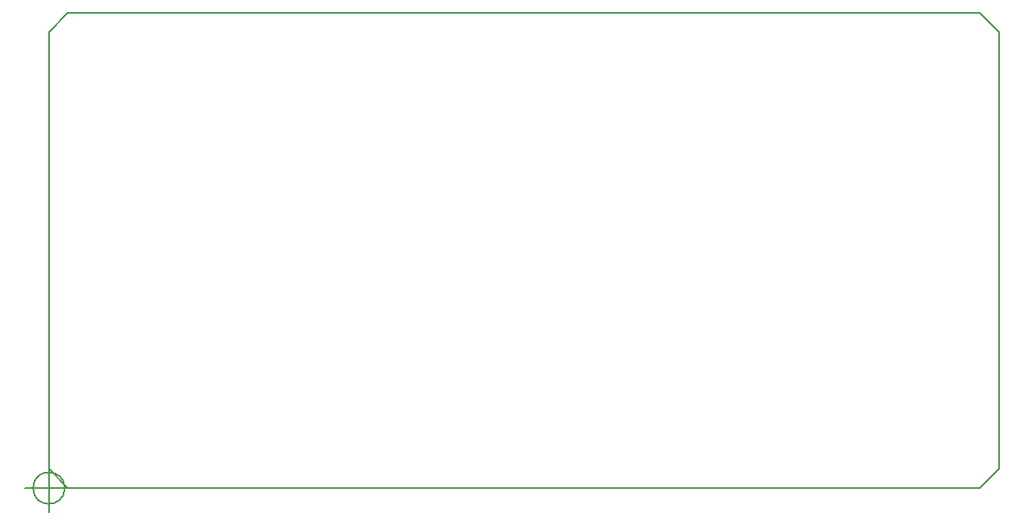
<source format=gbr>
G04 #@! TF.FileFunction,Profile,NP*
%FSLAX46Y46*%
G04 Gerber Fmt 4.6, Leading zero omitted, Abs format (unit mm)*
G04 Created by KiCad (PCBNEW 4.0.2+dfsg1-stable) date vie 25 ago 2017 10:40:44 CEST*
%MOMM*%
G01*
G04 APERTURE LIST*
%ADD10C,0.100000*%
%ADD11C,0.150000*%
G04 APERTURE END LIST*
D10*
D11*
X102166666Y-118000000D02*
G75*
G03X102166666Y-118000000I-1666666J0D01*
G01*
X98000000Y-118000000D02*
X103000000Y-118000000D01*
X100500000Y-115500000D02*
X100500000Y-120500000D01*
X102166666Y-118000000D02*
G75*
G03X102166666Y-118000000I-1666666J0D01*
G01*
X98000000Y-118000000D02*
X103000000Y-118000000D01*
X100500000Y-115500000D02*
X100500000Y-120500000D01*
X198500000Y-118000000D02*
X102500000Y-118000000D01*
X102500000Y-68000000D02*
X198500000Y-68000000D01*
X200500000Y-70000000D02*
X198500000Y-68000000D01*
X200500000Y-116000000D02*
X200500000Y-70000000D01*
X198500000Y-118000000D02*
X200500000Y-116000000D01*
X100500000Y-70000000D02*
X102500000Y-68000000D01*
X100500000Y-116000000D02*
X102500000Y-118000000D01*
X100500000Y-70000000D02*
X100500000Y-116000000D01*
M02*

</source>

- **Work instructions**:
The records above are to be transcribed exactly, with every picture left out.

- **Task output**:
<source format=gbr>
G04 #@! TF.FileFunction,Profile,NP*
%FSLAX46Y46*%
G04 Gerber Fmt 4.6, Leading zero omitted, Abs format (unit mm)*
G04 Created by KiCad (PCBNEW 4.0.2+dfsg1-stable) date vie 25 ago 2017 10:40:44 CEST*
%MOMM*%
G01*
G04 APERTURE LIST*
%ADD10C,0.100000*%
%ADD11C,0.150000*%
G04 APERTURE END LIST*
D10*
D11*
X102166666Y-118000000D02*
G75*
G03X102166666Y-118000000I-1666666J0D01*
G01*
X98000000Y-118000000D02*
X103000000Y-118000000D01*
X100500000Y-115500000D02*
X100500000Y-120500000D01*
X102166666Y-118000000D02*
G75*
G03X102166666Y-118000000I-1666666J0D01*
G01*
X98000000Y-118000000D02*
X103000000Y-118000000D01*
X100500000Y-115500000D02*
X100500000Y-120500000D01*
X198500000Y-118000000D02*
X102500000Y-118000000D01*
X102500000Y-68000000D02*
X198500000Y-68000000D01*
X200500000Y-70000000D02*
X198500000Y-68000000D01*
X200500000Y-116000000D02*
X200500000Y-70000000D01*
X198500000Y-118000000D02*
X200500000Y-116000000D01*
X100500000Y-70000000D02*
X102500000Y-68000000D01*
X100500000Y-116000000D02*
X102500000Y-118000000D01*
X100500000Y-70000000D02*
X100500000Y-116000000D01*
M02*

</source>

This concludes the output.